WITH growth of the local data center industry surging, financial organizations must develop further their digital offerings to satisfiy customer expectations, according to a ranking official of ePLDT Group.
“The need for a more convenient payment experience has resulted in the increasing number of digital transactions. This will continue not only because of preference but also due to the emergence of new markets and players that offer digital payment options,” said Nerisse Ramos, ePLDT’s senior vice president and chief operating officer.
“To sustain this growth, financial institutions need the appropriate IT [information technology] infrastructure that’s capable of meeting their demands and responding to challenges,” she added.
Based on the latest PayPal study, the Philippines is well on its way to becoming a cashless nation as traditional (physical credit card, bank transfer, Internet banking, checks, etc.) and new payment methods are now primary payment options here. This trend is backed by the steady increase of financial technology (fintech) start-ups in the country, which stood at 60 last year, according to the Fintech Philippines Startup Report by Fintech Singapore.

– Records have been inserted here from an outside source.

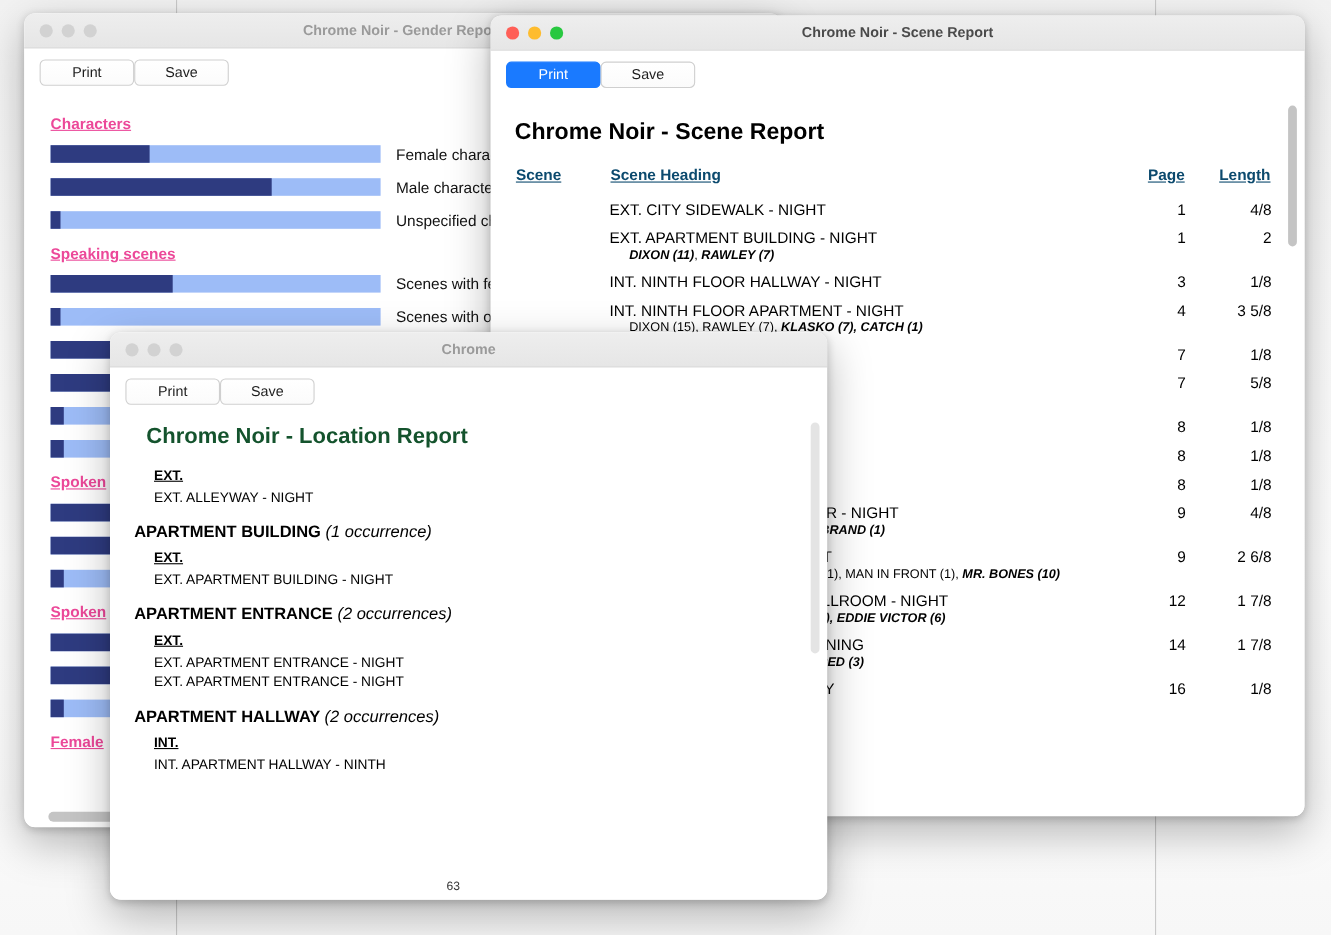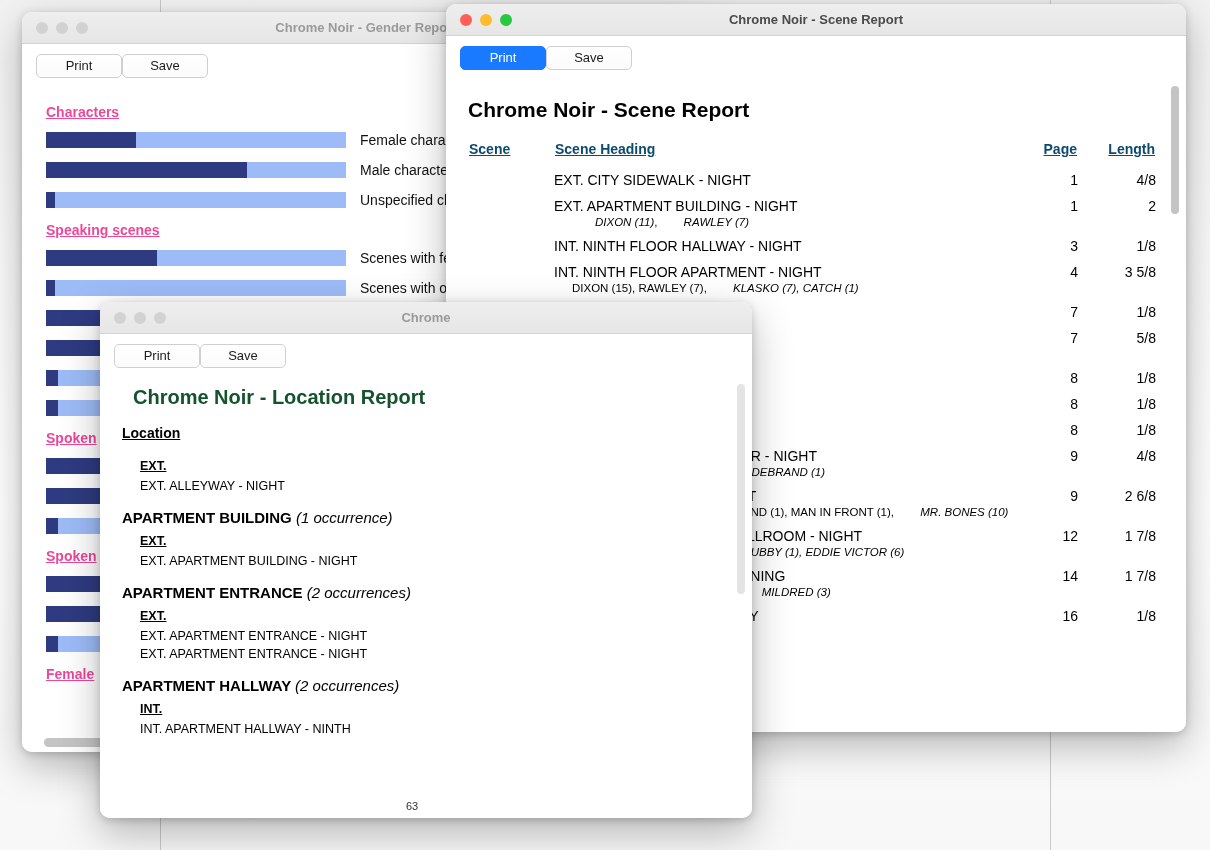--- a/index.html
+++ b/index.html
@@ -90,36 +90,36 @@
   .g-section:first-child { margin-top:4px; }
   .g-row { display:flex; align-items:center; margin:0 0 14px 4px; }
   .g-bar {
     width:300px; height:16px; background:#9dbcf7; position:relative;
     flex:0 0 300px;
   }
   .g-bar i { position:absolute; left:0; top:0; bottom:0; background:#2e3b80; display:block; }
   .g-label { font-size:14px; color:#111; margin-left:14px; white-space:nowrap; }
 
   
-  #win-scene { left:446px; top:4px; width:740px; height:728px; }
+  #win-scene { left:446px; top:14px; width:740px; height:728px; }
   .rpt-pad { padding:16px 30px 10px 22px; }
   .rpt-title { font-size:21px; font-weight:bold; color:#000; margin:4px 0 18px 0; }
   table.scene { width:100%; border-collapse:collapse; }
   table.scene th {
     font-size:14px; font-weight:bold; text-decoration:underline;
     padding-bottom:10px; color:#0c4a6e;
   }
   th.c-scene  { text-align:left; width:86px; }
   th.c-head   { text-align:left; }
   th.c-page   { text-align:right; width:68px; }
   th.c-length { text-align:right; width:78px; }
   table.scene td { vertical-align:top; padding:5px 0 5px 0; font-size:14px; color:#000; }
   td.num { text-align:right; white-space:nowrap; }
   .cast { font-size:11.5px; margin-top:2px; padding-left:18px; color:#000; }
-  .cast .sp { font-weight:normal; font-style:italic;margin-left:23px; }
+  .cast .sp { font-weight:bold; font-style:italic; }
 
   
   #win-location { left:100px; top:302px; width:652px; height:516px; }
   .loc-title { font-size:20px; font-weight:bold; margin:6px 0 16px 11px; color:#14532d; }
   .loc-head {
     font-size:14px; font-weight:bold; text-decoration:underline;
     color:#000; margin-bottom:18px;
   }
   .loc-group { margin-bottom:16px; }
   .loc-name { font-size:15px; font-weight:bold; color:#000; }
@@ -422,21 +422,20 @@
     </div>
     <div class="win-title dim">Chrome</div>
   </div>
   <div class="toolbar">
     <button class="btn">Print</button>
     <button class="btn">Save</button>
   </div>
   <div class="content">
     <div style="padding:4px 30px 0 22px;">
       <div class="loc-title">Chrome Noir - Location Report</div>
-      <div class="loc-head">Location</div>
       <div id="loc-groups">
           <div class="loc-group">
             <div class="loc-sub">EXT.</div>
             <div class="loc-scene">EXT. ALLEYWAY - NIGHT</div>
           </div>
           <div class="loc-group">
             <div class="loc-name"><span>APARTMENT BUILDING</span> <em> (1 occurrence)</em></div>
             <div class="loc-sub">EXT.</div>
             <div class="loc-scene">EXT. APARTMENT BUILDING - NIGHT</div>
           </div>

The Bangko Sentral ng Pilipinas, on the other hand, cited an industry report, showing that the transaction value of the Philippine fintech market is projected to reach $10.5 billion by 2022, up from the estimated $5.7 billion for this year.

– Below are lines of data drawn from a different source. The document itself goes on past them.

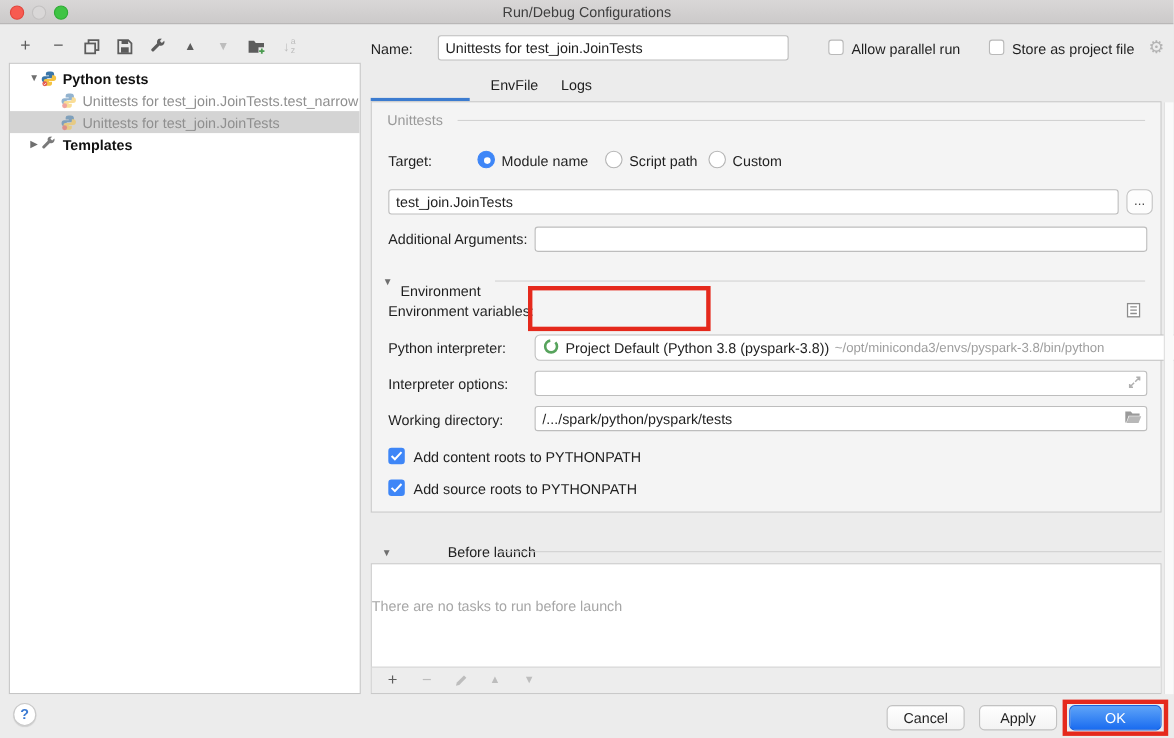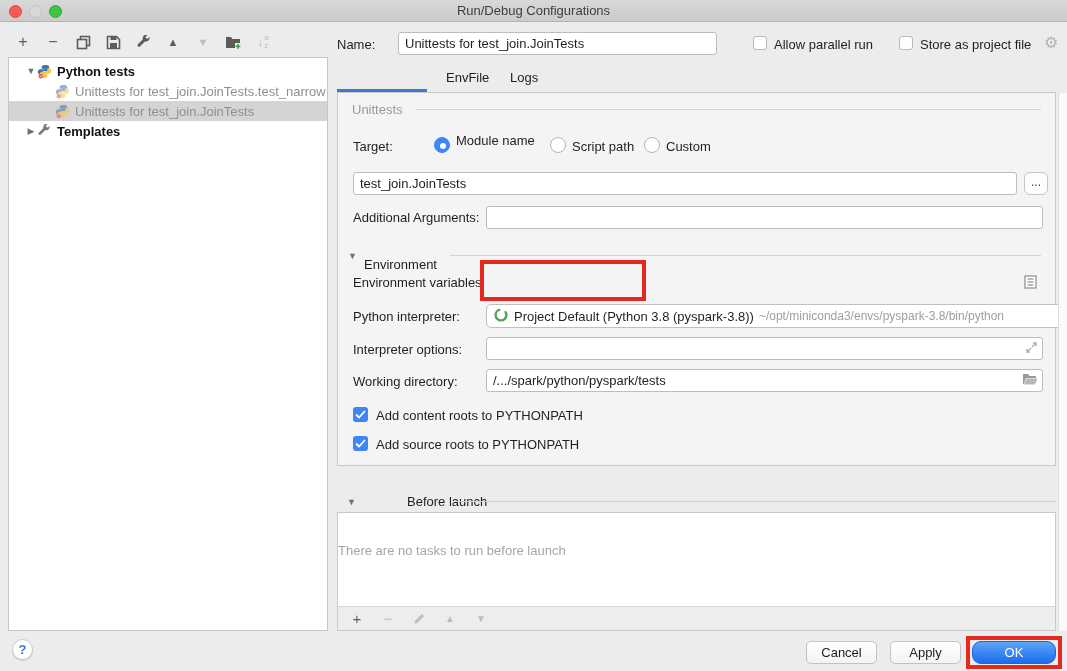--- a/index.html
+++ b/index.html
@@ -73,21 +73,21 @@
   .bl-strip { position:absolute; left:0; right:0; bottom:0; height:24px; background:#ededed; border-top:1px solid #d6d6d6;
     display:flex; align-items:center; gap:13px; padding-left:10px; }
   .bl-strip .tbi { font-size:15px; }
 
   
   .help-btn { position:absolute; left:12px; top:639px; width:21px; height:21px; border-radius:50%; background:#fff;
     border:1px solid #c9c9c9; box-shadow:0 1px 1px rgba(0,0,0,.12); color:#3a79d2; font-weight:bold; font-size:13px;
     text-align:center; line-height:19px; }
   .btn { position:absolute; top:641px; height:23px; background:linear-gradient(#ffffff,#f3f3f3); border:1px solid #c2c2c2;
     border-radius:5px; font-size:13px; color:#1f1f1f; text-align:center; line-height:21px; }
-  .btn.primary { background:linear-gradient(#5ea4f8,#1a6cf0); border-color:#1a64dd; color:#fff;border-radius:9px; }
+  .btn.primary { background:linear-gradient(#5ea4f8,#1a6cf0); border-color:#1a64dd; color:#fff; }
 
   .scroll-strip { position:absolute; left:1058px; top:93px; width:9px; height:538px; background:#fafafa; border-left:1px solid #dedede; }
 </style>
 </head>
 <body>
 
 <div class="titlebar">
   <span class="tl red"></span>
   <span class="tl gray"></span>
   <span class="tl green"></span>
@@ -191,21 +191,21 @@
 <span class="tab" style="left:446px;">EnvFile</span>
 <span class="tab" style="left:510px;">Logs</span>
 <div class="tab-underline"></div>
 
 <div class="panel">
   <span class="grp-lbl" style="left:14px; top:9px;">Unittests</span>
   <div class="grp-line" style="left:78px; right:14px; top:16px;"></div>
 
   <span class="p-lbl" style="left:15px; top:46px;">Target:</span>
   <span class="radio sel" style="left:96px; top:44px;"></span>
-  <span class="p-lbl" style="left:118px; top:40px;">Module name</span>
+  <span class="p-lbl" style="left:118px; top:46px;">Module name</span>
   <span class="radio" style="left:212px; top:44px;"></span>
   <span class="p-lbl" style="left:234px; top:46px;">Script path</span>
   <span class="radio" style="left:306px; top:44px;"></span>
   <span class="p-lbl" style="left:328px; top:46px;">Custom</span>
 
   <input class="field" style="left: 15px; top: 79px; width: 664px; position: absolute;" value="test_join.JoinTests">
   <span class="btn-browse" style="left:686px; top:79px;">...</span>
 
   <span class="p-lbl" style="left:15px; top:117px;">Additional Arguments:</span>
   <input class="field" style="left: 148px; top: 113px; width: 557px; position: absolute;" value="">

Meanwhile, the National Retail Payment System is targeting to raise electronic retail payments to at least 20 percent by 2020.
Given these findings, ePLDT is optimistic that the data explosion coming from digital payments growth will result in financial institutions tapping data centers to provide support in key areas, such as the assurance of business continuity and the protection of sensitive customer information.

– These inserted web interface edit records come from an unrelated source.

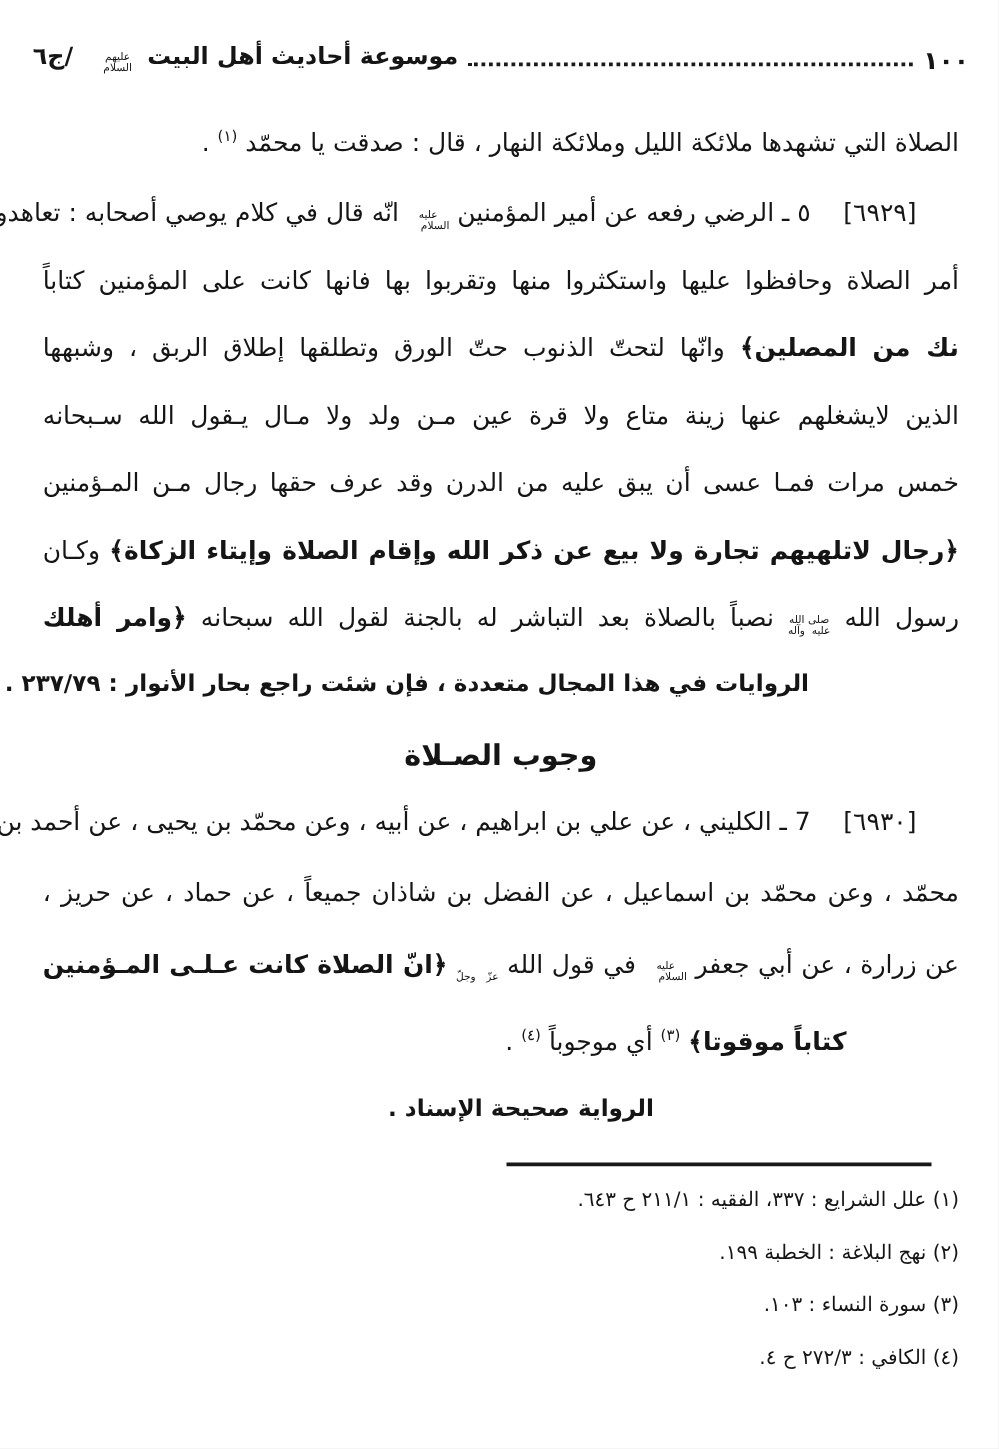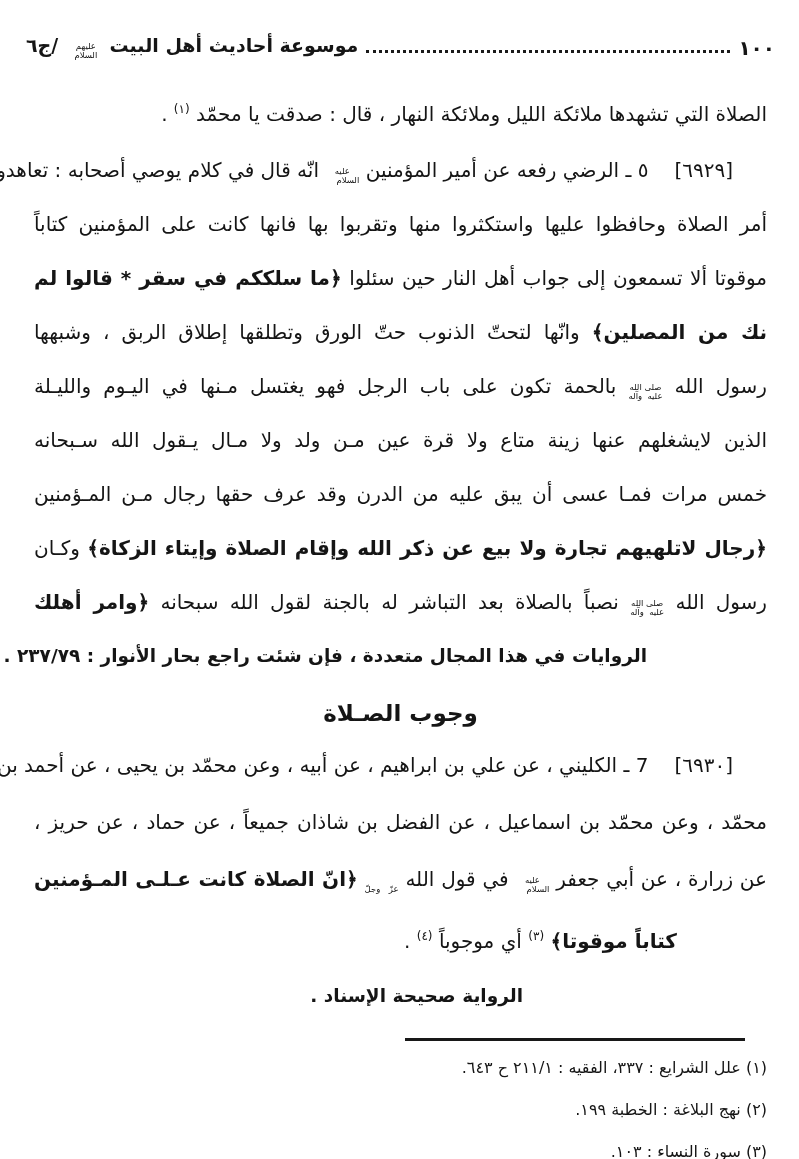--- a/index.html
+++ b/index.html
@@ -24,21 +24,21 @@
     font-size:19px;
   }
   .pagenum{flex:0 0 auto;font-size:20px;letter-spacing:1px;}
   .leader{
     flex:1 1 auto;
     border-bottom:3px dotted #1a1a1a;
     margin:0 8px 7px 8px;
     height:0;
   }
   .booktitle{flex:0 0 auto;white-space:nowrap;}
-  .booktitle .vol{margin-right:4px;text-align:center;}
+  .booktitle .vol{margin-right:12px;text-align:center;}
   
   .jline{
     margin:8px;
     font-size:20px;
     line-height:46px;
     text-align:justify;
     text-align-last:justify;
     white-space:nowrap;
   }
   .intro{
@@ -116,23 +116,21 @@
     <span class="pagenum">١٠٠</span>
     <span class="leader"></span>
     <span class="booktitle"><span>موسوعة أحاديث أهل البيت</span> <span class="seg-hon">عليهم السلام</span> <span class="vol">/ج٦</span></span>
   </div>
 
   <p class="jline intro"><span>الصلاة التي تشهدها ملائكة الليل وملائكة النهار ، قال : صدقت يا محمّد </span><span class="seg-sup">(١)</span><span> .</span></p>
 
   <div class="h1block">
     <p class="jline firstline"><span class="seg-bracket">[٦٩٢٩]</span><span>٥ ـ الرضي رفعه عن أمير المؤمنين </span><span class="seg-hon">عليه السلام</span><span> انّه قال في كلام يوصي أصحابه : تعاهدوا</span></p>
     <p class="jline"><span>أمر الصلاة وحافظوا عليها واستكثروا منها وتقربوا بها فانها كانت على المؤمنين كتاباً</span></p>
-    <p class="jline"><span>موقوتا ألا تسمعون إلى جواب أهل النار حين سئلوا </span><span class="seg-bold">﴿ما سلككم في سقر * قالوا لم</span></p>
     <p class="jline"><span class="seg-bold">نك من المصلين﴾</span><span> وانّها لتحتّ الذنوب حتّ الورق وتطلقها إطلاق الربق ، وشبهها</span></p>
-    <p class="jline"><span>رسول الله </span><span class="seg-hon">صلى الله عليه وآله</span><span> بالحمة تكون على باب الرجل فهو يغتسل مـنها في اليـوم والليـلة</span></p>
     <p class="jline"><span>الذين لايشغلهم عنها زينة متاع ولا قرة عين مـن ولد ولا مـال يـقول الله سـبحانه</span></p>
     <p class="jline"><span>خمس مرات فمـا عسى أن يبق عليه من الدرن وقد عرف حقها رجال مـن المـؤمنين</span></p>
     <p class="jline"><span class="seg-bold">﴿رجال لاتلهيهم تجارة ولا بيع عن ذكر الله وإقام الصلاة وإيتاء الزكاة﴾</span><span> وكـان</span></p>
     <p class="jline"><span>رسول الله </span><span class="seg-hon">صلى الله عليه وآله</span><span> نصباً بالصلاة بعد التباشر له بالجنة لقول الله سبحانه </span><span class="seg-bold">﴿وامر أهلك</span></p>
     <p class="comment comment1">الروايات في هذا المجال متعددة ، فإن شئت راجع بحار الأنوار : ٢٣٧/٧٩ .</p>
   </div>
 
   <h2 class="section-heading">وجوب الصـلاة</h2>
 
   <div class="h2block">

Financial service providers need fast and dependable connectivity to support digital payment activities. A data center’s Service Level Agreement (SLA) outlines their responsibilities regarding guaranteed uptime.
These hubs are designed with concurrent maintainability features that give complete infrastructure redundancy, thus, enabling scheduled and emergency maintenance to take place sans affecting the entire system. Furthermore, purpose-built data centers are robust enough to withstand natural disasters.
Financial institutions require airtight security, compliance and efficiency. Additional security features given by data center providers are important since the numbers of cyber attacks as well as natural and operational disasters increase.